Recently, the contested relation between health and human rights has drawn increasing attention. Human rights experts are taking on such issues as HIV/AIDS, abortion, family planning, and sexual violence. Perspectives on Health and Human Rights contains 30 essays that attempt to create a framework for thinking about this complex field. It is a valuable book, for the guidance it provides and for the questions it raises. (Requires free registration)
Useful Resources
A new scholarship programme is being run by the International AIDS Society on behalf of the HIV Research Trust. The Scholarship scheme aims to support a broad mix of disciplines while enabling physicians, nurses, scientists, and other health care professionals in resource poor settings to acquire skills relevant to treatment-related research; in order to develop their careers and increase the capacity of their units to carry out research related to treatment and prevention.
ILRIG is an NGO providing education, publications and research for the labour and social movements in South and Southern Africa. ILRIG have a new and informative website that contains news about events, publications and articles.
Presentations from the People's Health Assembly 2, held in Ecuador in July, are now available on a central website. Africa-related presentations include 'Improving Care And Implementing Intersectoral Action Through Participatory Research And Advocacy : An Example From Rural South Africa' by David Sanders, from the School of Public Health at the University of the Western Cape and ' The war of the transnational oil companies against the people' by Nnimmo Bassey from Nigeria.

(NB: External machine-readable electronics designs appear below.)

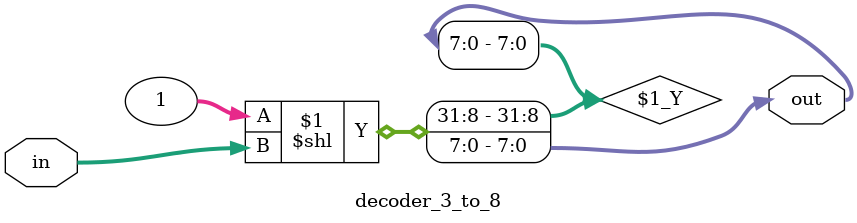
<source format=v>
module decoder_3_to_8
(
    input wire  [2:0] in,
    output wire [7:0] out
);

assign out = 1 << in;

endmodule
</source>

The Synergy HIV/AIDS http://www.synergyaids.com/resources.asp Online Resource Center contains 3,824 searchable online documents relevant to HIV/AIDS project management, research, and reproductive health issues. Please click on the links, where available, to view the latest additions to the Synergy Resource Center. For questions or inquiries, please mail SynergyInfo@s-3.com
The following notes are now available to download for free from the Praxis area of INTRAC's website:
* 'Building Capacity to Mainstream HIV/AIDS Internally: Reflecting on CABUNGO's Experience with NGOs in Malawi', by Rick James and CABUNGO, July 2005
* 'Robbed of Dorothy! The Painful Realities of HIV/AIDS in an Organisation', by Betsy Mboizi and Rick James, June 2005
* 'Capacity Building in an AIDS-Affected Health Care Institution: Mulanje Mission Hospital, Malawi', by Hans Rode, April 2005
* 'The Crushing Impact of HIV/AIDS on Leadership in Malawi', by Rick James, April 2005
www.intrac.org
Scidev.net have just launched a range of new in-depth materials on the latest scientific and technological advances to combat HIV/AIDS in developing countries. Articles include perspectives from the South, with an overview of HIV research in Brazil and microbicides research in South Africa forming two of the new opinion pieces.

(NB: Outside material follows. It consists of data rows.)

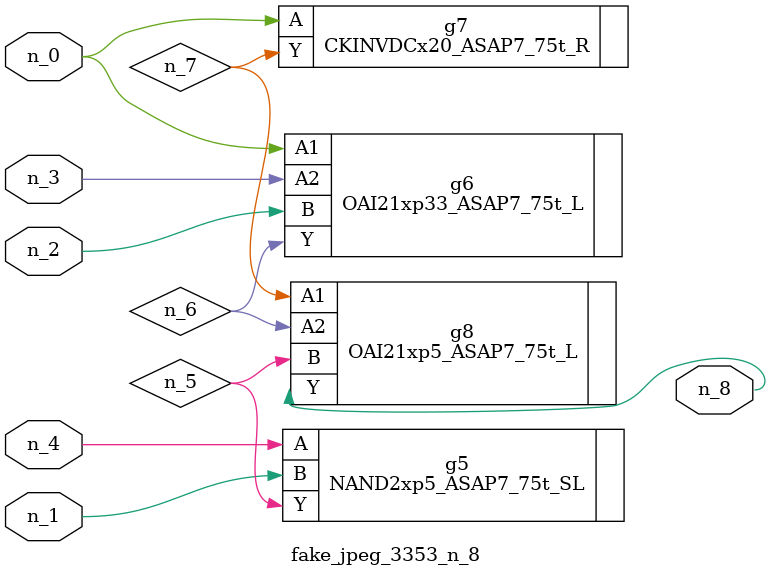
<source format=v>
module fake_jpeg_3353_n_8 (n_3, n_2, n_1, n_0, n_4, n_8);

input n_3;
input n_2;
input n_1;
input n_0;
input n_4;

output n_8;

wire n_6;
wire n_5;
wire n_7;

NAND2xp5_ASAP7_75t_SL g5 ( 
.A(n_4),
.B(n_1),
.Y(n_5)
);

OAI21xp33_ASAP7_75t_L g6 ( 
.A1(n_0),
.A2(n_3),
.B(n_2),
.Y(n_6)
);

CKINVDCx20_ASAP7_75t_R g7 ( 
.A(n_0),
.Y(n_7)
);

OAI21xp5_ASAP7_75t_L g8 ( 
.A1(n_7),
.A2(n_6),
.B(n_5),
.Y(n_8)
);


endmodule
</source>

Chronic, non-communicable diseases (NCDs), mental disorders, and injuries and violence are major public health problems in developing countries. Together, they account for over 40 per cent of the disease burden in high mortality developing countries, and over 75 per cent in lower mortality developing countries. So why are they so often overlooked by policymakers? The HRC/Eldis Health Resource Guide has launched a topic guide to NCDs, injuries and mental health. Produced in collaboration with subject experts, it provides a synthesis of the latest thinking and research on these issues, with summaries of key readings and links to further resources.
Source is an international information support centre designed to strengthen the management, use and impact of information on health and disability.

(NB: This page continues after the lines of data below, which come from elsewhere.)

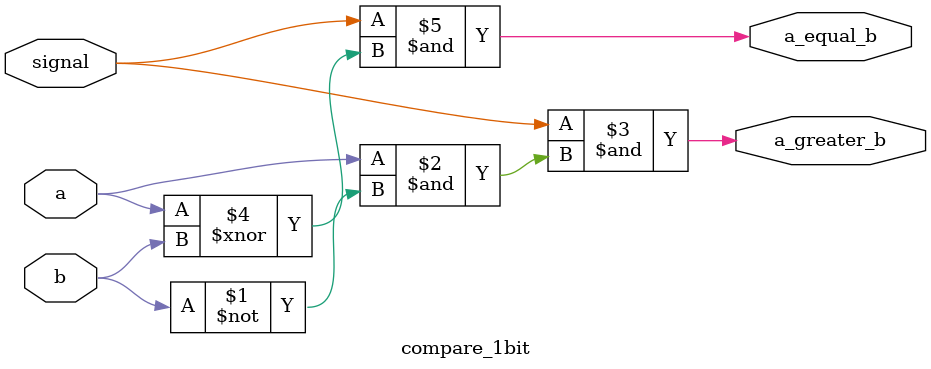
<source format=v>
module compare_1bit(a, b, signal, a_greater_b, a_equal_b);
	input 	a, b, signal;
	output 	a_greater_b, a_equal_b;
	
	assign	a_greater_b = signal & (a & ~b);
	assign	a_equal_b	= signal & (a ~^ b);
	
endmodule 
</source>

An international network of public health practitioners and policy-makers have come together to launch the new journal Globalization and Health. The journal will be an Open Access (i.e. free to the end user), peer-reviewed, online journal providing a forum for debate and discussion on the topic of globalization and its impact on public health. This will be the first journal to deal exclusively with the subject, and aims to draw on a global resource base, producing content which is accessible and relevant to a truly global audience.